Hockey is for Everyone uses the game of hockey to drive positive social change and foster more inclusive communities. During the month of February, the Wild will celebrate organizations and teams around Minnesota that work to create a greater State of Hockey and exemplify the meaning of Hockey is for Everyone -- providing a safe, positive and inclusive environment for players and families regardless of race, color, religion, national origin, gender, disability, sexual orientation and socio-economic status.
Hockey Day Minnesota 2018 took place in St. Cloud on Jan. 20, and with a full schedule of events it saw a docket of seven fast-paced and high-scoring games in front of packed stands. But the action wasn't limited to high school and college teams.
A record 83 players attended Minnesota Special Hockey's two-day jamboree event during Hockey Day 2018, taking the ice at the Lake George municipal complex. With such a large turnout, the players could meet and compete with other special hockey athletes as they continued to grow the game and, most importantly, make friends and have fun.

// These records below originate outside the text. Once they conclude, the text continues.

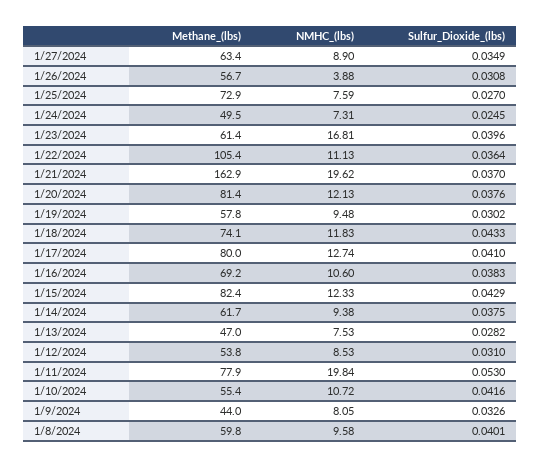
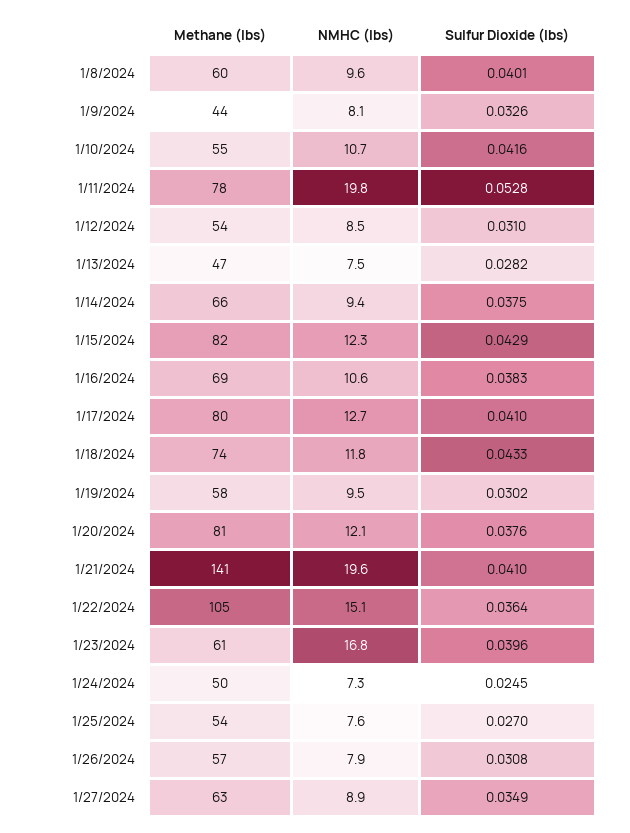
NMHC_(lbs), 1/26/2024: 3.88 -> 7.9
Methane_(lbs), 1/25/2024: 72.9 -> 54
NMHC_(lbs), 1/22/2024: 11.13 -> 15.1
Methane_(lbs), 1/21/2024: 162.9 -> 141
Sulfur_Dioxide_(lbs), 1/21/2024: 0.037 -> 0.041
Methane_(lbs), 1/14/2024: 61.7 -> 66
Sulfur_Dioxide_(lbs), 1/11/2024: 0.053 -> 0.0528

Minnesota Special Hockey is an adapted ice hockey program for players of all ages with developmental disabilities. The program has more than 220 players in 13 cities across the state of Minnesota, a significant growth since its inaugural season when there were only two teams.
Its goal is to enrich the lives of individuals with developmental disabilities through growing their personal development and self-confidence on and off the ice.
With a focus on having fun, learning teamwork, building friendships and increasing physical activity, Minnesota Special Hockey has helped its participants build interpersonal bonds and social skills since its inception in 2006.
Not only do participants practice or play games weekly from November through March, but are able to maintain connections and continue their progress during the offseason. A summer get-together, an open skate in October, and various tournaments and festivals allow the teams and athletes to travel and grow.
The most common developmental disabilities include autism spectrum disorders, Down syndrome, neurological disorders, intellectual/developmental disabilities, cerebral palsy, ADD/ADHD, and seizures. Many Minnesota Special Hockey players have more than one of these disabilities, but are able to play hockey in a respectful and safe environment.
Minnesota Special Hockey's guiding vision is to ultimately make organized ice hockey available to every Minnesotan with a developmental disability.